CHICAGO -- After pointing to the heavens and circling the bases, following a walk-off grand slam against the A's during Spring Training, Cubs outfielder Rafael Ortega was welcomed with a two-handed high-five at the plate.
The teammate with the celebratory greeting was Patrick Wisdom. It was a preseason footnote at the time. No one could have forecast that either player, let alone both, would find themselves now trying to play their way into the Cubs' 2022 plans.
"On the field, you're looking for the best player," Cubs manager David Ross said. "I don't care how old he is."
In the wake of the decision to ship out the Cubs' Big Three (Javier Báez, Kris Bryant and Anthony Rizzo) and others at the Trade Deadline, this is now a time of evaluation for the Cubs. The North Siders have shifted from October aspirations to focusing on development.
That includes a pitching prospect like Justin Steele, who made his first MLB start in the opener of Tuesday's doubleheader against the Brewers. It features a recently-acquired prospect like Greg Deichmann -- now a regular part of the outfield rotation.
It also means players like Ortega and Wisdom -- a 30-year-old journeyman and a 29-year-old former first-rounder, respectively -- are getting a chance to prove they can have a place in the future plans.
"For those guys in particular that you're talking about," Ross said, "a little bit older, younger in their careers, I think you find out where specifically they fit. Are they platoon? Do you try to go out to get somebody to help them from the other side? What piece of the puzzle do they fit in?
"Minimum, those guys are very talented Major League players that can contribute in a lot of different ways. That's the way I look at it. And you just continue to see the consistency, and make sure it's there and see how they handle the struggles."
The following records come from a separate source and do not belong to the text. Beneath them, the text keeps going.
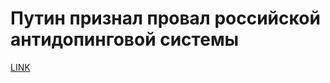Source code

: # Путин признал провал российской антидопинговой системы



[LINK](https://varlamov.ru/2258701.html)
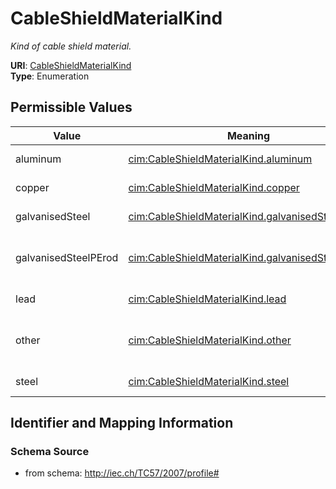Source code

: # CableShieldMaterialKind




_Kind of cable shield material._



**URI**: [CableShieldMaterialKind](CableShieldMaterialKind)<br />
**Type**: Enumeration

## Permissible Values

| Value | Meaning | Description |
| --- | --- | --- |
| aluminum | [cim:CableShieldMaterialKind.aluminum](http://iec.ch/TC57/CIM-generic#CableShieldMaterialKind.aluminum) | Aluminum cable shield |
| copper | [cim:CableShieldMaterialKind.copper](http://iec.ch/TC57/CIM-generic#CableShieldMaterialKind.copper) | Copper cable shield |
| galvanisedSteel | [cim:CableShieldMaterialKind.galvanisedSteel](http://iec.ch/TC57/CIM-generic#CableShieldMaterialKind.galvanisedSteel) | Galvanised steel |
| galvanisedSteelPErod | [cim:CableShieldMaterialKind.galvanisedSteelPErod](http://iec.ch/TC57/CIM-generic#CableShieldMaterialKind.galvanisedSteelPErod) | Galvanised steel with polyethylene rods |
| lead | [cim:CableShieldMaterialKind.lead](http://iec.ch/TC57/CIM-generic#CableShieldMaterialKind.lead) | Lead cable shield |
| other | [cim:CableShieldMaterialKind.other](http://iec.ch/TC57/CIM-generic#CableShieldMaterialKind.other) | Other kind of cable shield material |
| steel | [cim:CableShieldMaterialKind.steel](http://iec.ch/TC57/CIM-generic#CableShieldMaterialKind.steel) | Steel cable shield |








## Identifier and Mapping Information







### Schema Source


* from schema: http://iec.ch/TC57/2007/profile#




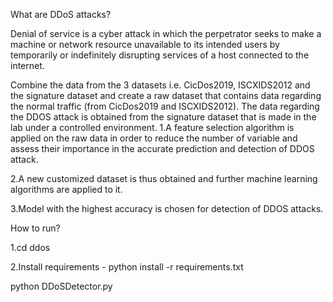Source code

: What are DDoS attacks?

Denial of service is a cyber attack in which the perpetrator seeks to make a machine or network resource unavailable to its intended users by temporarily or indefinitely disrupting services of a host connected to the internet. 

Combine the data from the 3 datasets i.e. CicDos2019, ISCXIDS2012 and the signature dataset and create a raw dataset that contains data regarding the normal traffic (from CicDos2019 and ISCXIDS2012). The data regarding the DDOS attack is obtained from the signature dataset that is made in the lab under a controlled environment.
1.A feature selection algorithm is applied on the raw data in order to reduce the number of variable and assess their importance in the accurate prediction and detection of DDOS attack.

2.A new customized dataset is thus obtained and further machine learning algorithms are applied to it.

3.Model with the highest accuracy is chosen for detection of DDOS attacks.

How to run?

1.cd ddos

2.Install requirements - python install -r requirements.txt

python DDoSDetector.py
To that last point, Wisdom has already shown he can pull himself out of an in-season slump.
The slugger burst onto the scene as a fill-in for the Cubs across May and June, posting a 1.065 OPS with 11 homers in his first 34 games. Over the next 18 games, Wisdom hit .190 with a 44.3 percent strikeout rate, 5.9 percent walk rate and a .592 OPS.
Wisdom's showing in the doubleheader (three hits and a pair of walks overall) gave him a .306/.404/.551 slash line in his last 15 games for Chicago. His 17 homers lead all National League rookies.
"I just kind of simplified a lot of things," Wisdom said recently. "I caught myself chasing hits, chasing contact, chasing the pitcher's out pitches. So, I decided to simplify it and shrink the zone, get back to what I know I can do."
Wisdom is trying to prove he can be counted on for right-handed power out of the Cubs' lineup beyond this season. Ortega wants to show that he can continue to be a regular part of the outfield, while offering a reliable lefty bat.
"Honestly, I've never had a doubt that I've had the ability to be a Major League starter and a Major League player," Ortega said via team translator Will Nadal. "It's all about having the opportunity, being given a proper chance. And I think I'm receiving that right now. That's what I'm taking advantage of."
Ortega's .394 batting average since the All-Star break was third in the Majors going into the twin bill, trailing only Starling Marte (.444) and A.J. Pollock. And then, all Ortega did was collect four more hits against Milwaukee.
Dating back to July 17, Ortega has turned in a .416/.464/.671 slash line in 24 games.
"Every time we give him the at-bats, he does something with it," Ross said. "He earned this."
It is the kind of opportunity Ortega has been waiting for since he first broke into the big leagues at 21 years old in 2012.
Since then, he has had short stints with the Angels (2016), Marlins ('18) and Braves ('19). Excluding the '20 season, when Ortega only played in the Venezuelan Winter League, he has suited up for six organizations in his last six professional campaigns.
Ortega hopes to use this season's last several weeks to prove that, even as a non-prospect, he can remain a part of the Cubs' 2022 plans.
"I'm grateful to the Chicago Cubs for giving me this opportunity to be here," Ortega said. "But, what I'm trying to show them is I can do this every day. I can maintain this same type of production moving forward.”